1. Since the time when St. Augustine, in a transport of love for the most Holy Eucharist, burst forth with his celebrated exclamation, "O Sacramentum Pietatis," there is no one but understands by that beautiful title the Sacrament of the Altar. It is now one of the recognized Eucharistic names. The word piety, in its Latin form, as well as in our own language, may bear many interpretations, but in this place we employ it to signify that sentiment of religious devotion towards God, which is called the gift of Piety.
2. Christian piety finds its food in prayer, in heavenly affections, in sweet tears, in thoughtful contemplation, and in all those perfumes of grace which form the unction of the Holy Ghost. But the chief and strongest food of Christian piety is the wheat of the elect, the wine that generates virgins(Zach 9:17). No piety can be either solid or lasting which is not nourished by this food, so appropriately called the Sacrament of Piety.
Piety is naught else but filial love, or that worship of love which we pay to God, as our Father. But upon what title do we claim adoption as the sons of such a Father? Certainly, because we have been incorporated with his natural and only-begotten Son, Jesus Christ, with whom we form but one body: now this incorporation, begun in baptism, is perpetuated and perfected by means of the most Holy Eucharist. Baptism kindled within us the first spark of filial love; that spark becomes fire and flame through the use of the Eucharist, by which we are more closely united with Jesus Christ, and the title of adoption as sons of our Father’ who is in heaven is ratified and strengthened. Hence, the Eucharistic bread is called "the children’s bread."
3. True piety is one of the seven gifts of the Holy Ghost (Is 11:2), for the sentiment and consciousness of our adoption as sons of God proceeds, as St. Paul teaches, from the Holy Ghost who is given.us, through whom we cry, "Abba, Father" (Rom 8:15,16).
Still the Holy Ghost, like every supernatural gift, is given to us, as St. Paul expresses it, "but to every one is given grace, according to the measure of the giving of Christ" (Eph 4:7) and therefore it is through Christ and from Christ that the spirit of piety flows into our souls.
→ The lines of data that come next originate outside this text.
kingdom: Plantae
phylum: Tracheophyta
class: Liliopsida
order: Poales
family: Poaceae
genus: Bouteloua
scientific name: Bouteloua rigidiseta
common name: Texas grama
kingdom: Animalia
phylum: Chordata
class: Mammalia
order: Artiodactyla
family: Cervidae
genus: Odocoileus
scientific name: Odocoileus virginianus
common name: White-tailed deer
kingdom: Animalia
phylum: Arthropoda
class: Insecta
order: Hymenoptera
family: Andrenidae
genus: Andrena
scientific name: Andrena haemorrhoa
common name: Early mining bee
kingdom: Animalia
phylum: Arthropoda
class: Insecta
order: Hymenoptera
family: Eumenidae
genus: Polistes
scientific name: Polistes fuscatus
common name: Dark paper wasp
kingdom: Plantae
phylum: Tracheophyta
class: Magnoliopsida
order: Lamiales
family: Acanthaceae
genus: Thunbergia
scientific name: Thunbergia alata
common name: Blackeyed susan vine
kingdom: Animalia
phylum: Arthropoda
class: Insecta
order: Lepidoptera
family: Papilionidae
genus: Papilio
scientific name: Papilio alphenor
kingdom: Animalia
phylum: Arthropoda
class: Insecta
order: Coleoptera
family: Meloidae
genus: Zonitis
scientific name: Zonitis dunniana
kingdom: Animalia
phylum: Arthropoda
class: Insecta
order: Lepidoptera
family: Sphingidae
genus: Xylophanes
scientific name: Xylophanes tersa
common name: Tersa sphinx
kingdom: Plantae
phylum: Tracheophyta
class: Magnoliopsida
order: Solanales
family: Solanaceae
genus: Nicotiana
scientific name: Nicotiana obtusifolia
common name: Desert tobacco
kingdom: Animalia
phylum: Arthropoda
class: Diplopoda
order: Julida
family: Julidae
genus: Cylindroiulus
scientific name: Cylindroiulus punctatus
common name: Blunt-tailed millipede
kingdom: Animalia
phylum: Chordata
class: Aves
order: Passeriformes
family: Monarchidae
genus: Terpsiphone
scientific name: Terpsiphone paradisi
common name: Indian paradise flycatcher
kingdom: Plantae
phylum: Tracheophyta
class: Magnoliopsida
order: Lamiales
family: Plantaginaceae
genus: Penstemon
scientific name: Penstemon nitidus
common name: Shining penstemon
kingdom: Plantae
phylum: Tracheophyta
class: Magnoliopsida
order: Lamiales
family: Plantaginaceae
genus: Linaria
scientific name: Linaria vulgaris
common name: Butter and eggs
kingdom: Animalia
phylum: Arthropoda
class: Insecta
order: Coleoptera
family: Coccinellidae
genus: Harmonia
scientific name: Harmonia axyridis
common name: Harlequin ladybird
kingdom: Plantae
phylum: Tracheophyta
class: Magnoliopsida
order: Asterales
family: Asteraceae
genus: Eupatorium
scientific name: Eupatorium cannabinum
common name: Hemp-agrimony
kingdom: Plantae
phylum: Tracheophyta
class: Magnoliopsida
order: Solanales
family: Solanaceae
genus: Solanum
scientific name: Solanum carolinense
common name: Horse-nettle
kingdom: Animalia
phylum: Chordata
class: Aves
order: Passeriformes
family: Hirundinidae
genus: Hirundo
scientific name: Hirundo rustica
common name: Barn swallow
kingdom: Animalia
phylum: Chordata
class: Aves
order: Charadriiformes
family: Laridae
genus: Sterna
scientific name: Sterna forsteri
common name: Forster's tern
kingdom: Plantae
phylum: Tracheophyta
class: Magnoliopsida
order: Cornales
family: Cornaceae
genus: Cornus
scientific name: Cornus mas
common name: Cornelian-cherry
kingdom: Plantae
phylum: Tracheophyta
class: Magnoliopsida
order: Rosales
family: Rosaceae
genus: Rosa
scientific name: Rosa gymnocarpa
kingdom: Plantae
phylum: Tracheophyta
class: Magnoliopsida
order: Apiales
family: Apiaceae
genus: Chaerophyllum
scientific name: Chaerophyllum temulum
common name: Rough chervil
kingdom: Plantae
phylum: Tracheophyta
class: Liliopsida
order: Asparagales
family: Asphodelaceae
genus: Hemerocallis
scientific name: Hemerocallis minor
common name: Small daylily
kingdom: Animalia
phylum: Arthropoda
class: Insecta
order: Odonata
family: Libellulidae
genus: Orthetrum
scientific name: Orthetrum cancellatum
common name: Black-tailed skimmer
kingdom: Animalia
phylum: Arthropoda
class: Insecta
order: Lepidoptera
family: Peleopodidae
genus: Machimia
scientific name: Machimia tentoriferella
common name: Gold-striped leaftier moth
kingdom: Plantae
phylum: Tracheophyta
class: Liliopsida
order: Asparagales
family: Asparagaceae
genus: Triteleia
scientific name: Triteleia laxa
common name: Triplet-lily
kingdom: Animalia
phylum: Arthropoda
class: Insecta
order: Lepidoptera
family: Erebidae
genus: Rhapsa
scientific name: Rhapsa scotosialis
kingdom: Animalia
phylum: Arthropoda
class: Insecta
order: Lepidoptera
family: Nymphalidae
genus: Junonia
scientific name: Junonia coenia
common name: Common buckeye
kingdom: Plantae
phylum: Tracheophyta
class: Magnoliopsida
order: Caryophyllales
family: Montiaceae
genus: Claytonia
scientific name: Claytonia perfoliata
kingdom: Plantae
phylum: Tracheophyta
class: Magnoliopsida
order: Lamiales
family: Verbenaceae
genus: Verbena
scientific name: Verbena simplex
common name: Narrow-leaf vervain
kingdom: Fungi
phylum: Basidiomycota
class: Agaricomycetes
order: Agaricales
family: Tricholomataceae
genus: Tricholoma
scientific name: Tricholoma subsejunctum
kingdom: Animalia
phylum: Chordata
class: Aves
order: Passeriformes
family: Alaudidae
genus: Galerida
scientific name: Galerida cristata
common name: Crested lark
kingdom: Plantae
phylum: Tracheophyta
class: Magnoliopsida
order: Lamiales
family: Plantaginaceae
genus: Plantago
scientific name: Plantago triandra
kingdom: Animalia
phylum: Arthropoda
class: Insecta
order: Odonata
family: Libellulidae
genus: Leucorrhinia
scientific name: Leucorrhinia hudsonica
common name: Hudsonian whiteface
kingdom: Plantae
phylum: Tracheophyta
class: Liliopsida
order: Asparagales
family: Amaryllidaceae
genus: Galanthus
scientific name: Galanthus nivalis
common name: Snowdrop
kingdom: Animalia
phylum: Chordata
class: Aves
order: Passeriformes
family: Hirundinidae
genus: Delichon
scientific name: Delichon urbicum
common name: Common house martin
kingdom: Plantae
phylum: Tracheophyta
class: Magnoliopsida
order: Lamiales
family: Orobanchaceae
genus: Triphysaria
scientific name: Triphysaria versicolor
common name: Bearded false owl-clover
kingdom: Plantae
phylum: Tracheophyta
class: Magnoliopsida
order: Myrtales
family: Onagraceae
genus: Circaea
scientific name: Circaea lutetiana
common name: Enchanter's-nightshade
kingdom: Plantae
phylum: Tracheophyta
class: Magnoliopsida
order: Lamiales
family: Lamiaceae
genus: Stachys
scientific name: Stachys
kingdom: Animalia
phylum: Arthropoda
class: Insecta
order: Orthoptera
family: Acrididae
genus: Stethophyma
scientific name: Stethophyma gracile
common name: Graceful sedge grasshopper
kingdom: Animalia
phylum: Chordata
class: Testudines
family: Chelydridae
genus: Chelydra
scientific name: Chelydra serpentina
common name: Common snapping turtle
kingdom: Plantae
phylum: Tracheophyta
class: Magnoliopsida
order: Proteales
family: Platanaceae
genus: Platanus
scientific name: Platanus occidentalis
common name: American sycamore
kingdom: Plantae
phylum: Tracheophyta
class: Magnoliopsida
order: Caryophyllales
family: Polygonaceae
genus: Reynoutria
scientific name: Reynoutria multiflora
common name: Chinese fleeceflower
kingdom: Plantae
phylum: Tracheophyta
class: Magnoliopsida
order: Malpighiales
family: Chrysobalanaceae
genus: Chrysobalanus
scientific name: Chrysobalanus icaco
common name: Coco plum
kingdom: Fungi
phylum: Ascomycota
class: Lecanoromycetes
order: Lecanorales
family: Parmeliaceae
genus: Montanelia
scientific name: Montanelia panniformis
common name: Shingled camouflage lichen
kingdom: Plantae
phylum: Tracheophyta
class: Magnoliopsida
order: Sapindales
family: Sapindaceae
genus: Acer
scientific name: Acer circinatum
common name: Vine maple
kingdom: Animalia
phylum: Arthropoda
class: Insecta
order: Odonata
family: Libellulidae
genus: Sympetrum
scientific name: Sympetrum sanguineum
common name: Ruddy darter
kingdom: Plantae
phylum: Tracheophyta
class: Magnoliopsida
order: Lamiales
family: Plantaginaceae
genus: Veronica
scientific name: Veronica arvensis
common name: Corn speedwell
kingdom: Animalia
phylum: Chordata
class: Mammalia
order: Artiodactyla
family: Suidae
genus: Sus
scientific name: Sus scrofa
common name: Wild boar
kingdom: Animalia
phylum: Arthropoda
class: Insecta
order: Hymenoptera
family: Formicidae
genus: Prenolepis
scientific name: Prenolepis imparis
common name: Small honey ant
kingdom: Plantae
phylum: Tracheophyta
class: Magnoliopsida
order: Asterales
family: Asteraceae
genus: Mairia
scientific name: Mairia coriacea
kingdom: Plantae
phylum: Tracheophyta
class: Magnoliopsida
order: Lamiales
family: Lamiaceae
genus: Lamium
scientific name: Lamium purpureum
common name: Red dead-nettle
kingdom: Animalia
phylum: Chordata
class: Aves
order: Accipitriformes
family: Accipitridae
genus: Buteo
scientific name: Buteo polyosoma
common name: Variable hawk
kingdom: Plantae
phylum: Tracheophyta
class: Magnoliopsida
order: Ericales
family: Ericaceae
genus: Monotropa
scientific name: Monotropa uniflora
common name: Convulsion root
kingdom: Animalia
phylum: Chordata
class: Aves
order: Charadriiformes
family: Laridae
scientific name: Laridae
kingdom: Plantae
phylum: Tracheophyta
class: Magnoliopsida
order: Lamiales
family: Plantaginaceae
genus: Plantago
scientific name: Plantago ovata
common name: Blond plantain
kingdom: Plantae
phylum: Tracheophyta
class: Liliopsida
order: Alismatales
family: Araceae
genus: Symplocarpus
Christ first sent down the Holy Ghost on Pentecost day, and He continues still to send Him by means of his sacraments, especially by the sacrament of the Holy Eucharist, from which souls have always drawn and draw the noblest sentiments of Christian piety.
This explains why it is that in praying before the Blessed Sacrament, and still oftener in receiving it, we penetrate the loving secret of those words: "Our Father who art in heaven" and feel, too, the filial instinct working within us in those unspeakable communings which at times we hold with God; "unspeakable groanings." (Rom 8:26)
4. The filial sentiment of Christian piety takes divers forms; but the safest and least liable to illusions of imagination is that which manifests itself in devout worship of the Blessed Sacrament, and therefore Holy Writ characterizes the primitive ages of devotion and piety by the spiritual joy with which the faithful then broke daily the Eucharistic bread (Acts 2:4).
On this subject we have that truly beautiful passage of the Imitation of Christ:
"Many run to sundry places to visit the relics of the saints, and are astonished to hear of their wonderful works: they look at the spacious buildings of their churches, and kiss their sacred bones wrapped up in silk and gold; and, behold, Thou art present here to me on the altar, Thou, my God, Saint of saints, Creator of men, and Lord of angels. Oftentimes, in seeing those things, men are moved with curiosity and the novelty of things not yet seen, and but little fruit of amendment is reaped thereby, especially when men so lightly run hither and thither without true contrition.
"But here, in the Sacrament of the Altar, Thou art wholly present, my God, the Man Christ Jesus; where also the fruit of eternal salvation is plentifully reaped, as often as Thou art worthily and devoutly received. And to this we are not drawn by any levity, curiosity, or by sense, but by a firm faith, a devout hope, and a sincere charity."